A Time for Burning offers no easy answers to these quandaries, and it concludes without resolution on a down note. Anything else would be dishonest, and the film was clearly intended to shake the complacency of a white audience by forcing viewers to see themselves in the Omaha resistance. The meek television networks understood how unsettling this might prove; Jersey and Connell shot the film for television but released it theatrically after no networks would air it. It ended up nominated for a Best Documentary Academy Award in 1968, losing to the similarly progressive Vietnam film The Anderson Platoon.
Docurama’s DVD edition offers a few extras, including a disappointing commentary track featuring each of the three main characters, but clearly punched together from isolated monologues rather than from a group discussion, which would have been much more interesting. The best extra, though, more than compensates: “Update: Ernie Chambers 40 Years Later” almost invites trepidation as one hits the button to begin it. The story of 1960s black radicalism is so riddled with tragedy, from the murdered Malcolm X and Fred Hampton to the squandered Huey Newton and Bobby Seale to the cosmically bizarre born-again Republican Eldridge Cleaver, that expectations can’t help but be grim. But Chambers surprises and inspires: elected to the Nebraska State Legislature in 1970, he’s been there ever since-the longest-serving state congressman in Nebraska history, and currently the only African American in the unicameral body (America’s only such state legislature).

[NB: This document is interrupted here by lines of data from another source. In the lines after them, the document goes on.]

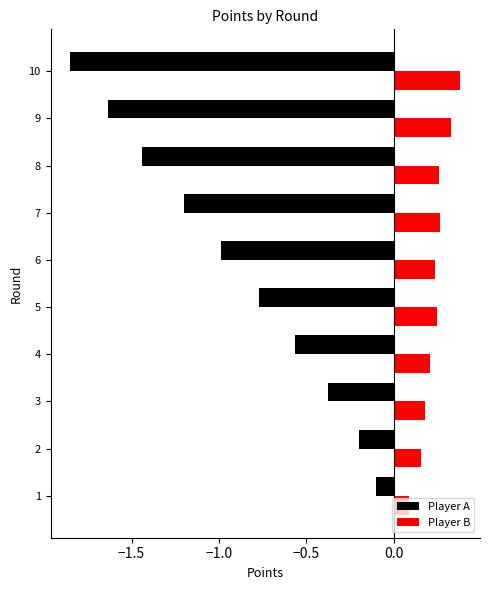

What is the average value of the Player A series?

-0.9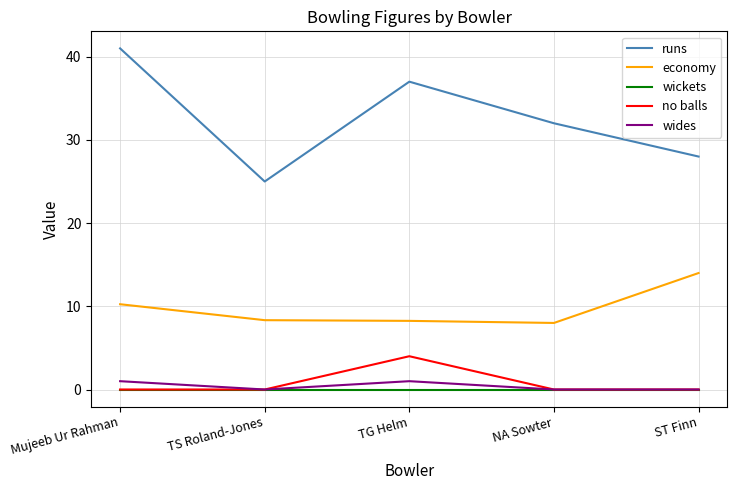

What are all the series names shown in the legend?

runs, economy, wickets, no balls, wides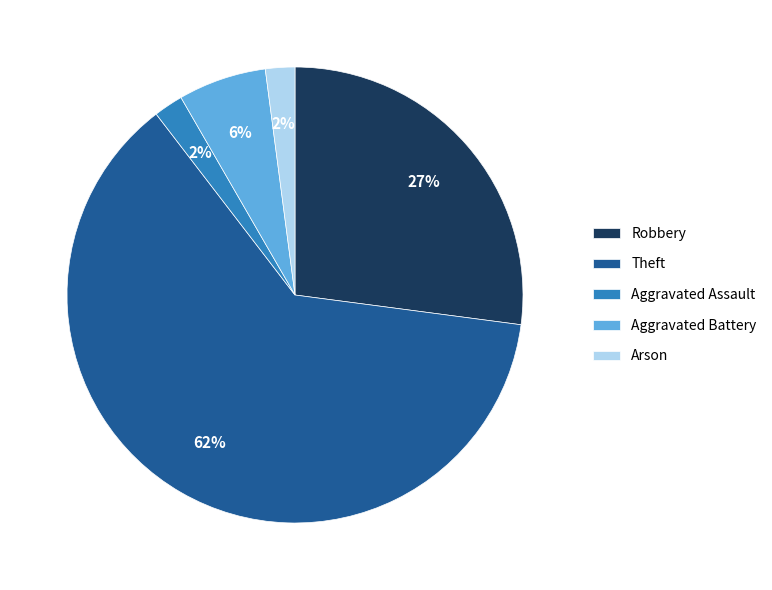

Which slice is the largest?

Theft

Amazingly, politics has not corrupted Chambers, and he remains as radical as ever. In a 20-minute feature he calls white people “as a group, the enemy of black people,” scorns Clarence Thomas, Condoleeza Rice and Colin Powell as “race traitors,” and explains his support for gay marriage rights: “If you Christians could keep your noses out of other people’s crotches,” he sighs, before making the same case he made in the film nearly 40 years earlier: modern institutionalized Christianity has grown so corrupt it doesn’t deserve the name. WWJD? Not what white Omahans did in the 1960s, pretending a racial crisis meant less than congregational social harmony, and not what the Nebraska Legislature did in 2004, passing a term-limit law directly aimed at driving the outspoken Chambers out of its chambers (he has until 2008, when his limit expires, to continue serving; on his fascinating political career, see Sara Catania’s current Mother Jones article on him).
Watching the well-mannered white citizens of Omaha hem and haw about why a simple plan of establishing a cross-racial social dialogue would be moving too fast too soon, one can’t help but be reminded of Ward Churchill’s “little Eichmanns” comment. After all, what did these decent folk finally do to resolve racial inequalities? Well, they elected Nixon, whose policy of “benign neglect” meant letting the inner city fester and rot. They ushered in Ronald Reagan, whose expansion of the prison system and unfounded “war on drugs” led to the disproportionate incarceration of an entire generation of young inner-city black men. Then they topped it all off with George W. Bush, who won’t even speak to the NAACP and who, as Kanye West reminded us, “doesn’t care about black people.” The issues raised by A Time for Burning are unsettling enough as it is; seen with the awareness of how history has played out, the film is downright devastating in its depiction of one small, awkward attempt at racial reconciliation in America, and one giant, whooping refusal by a white supremacist status quo.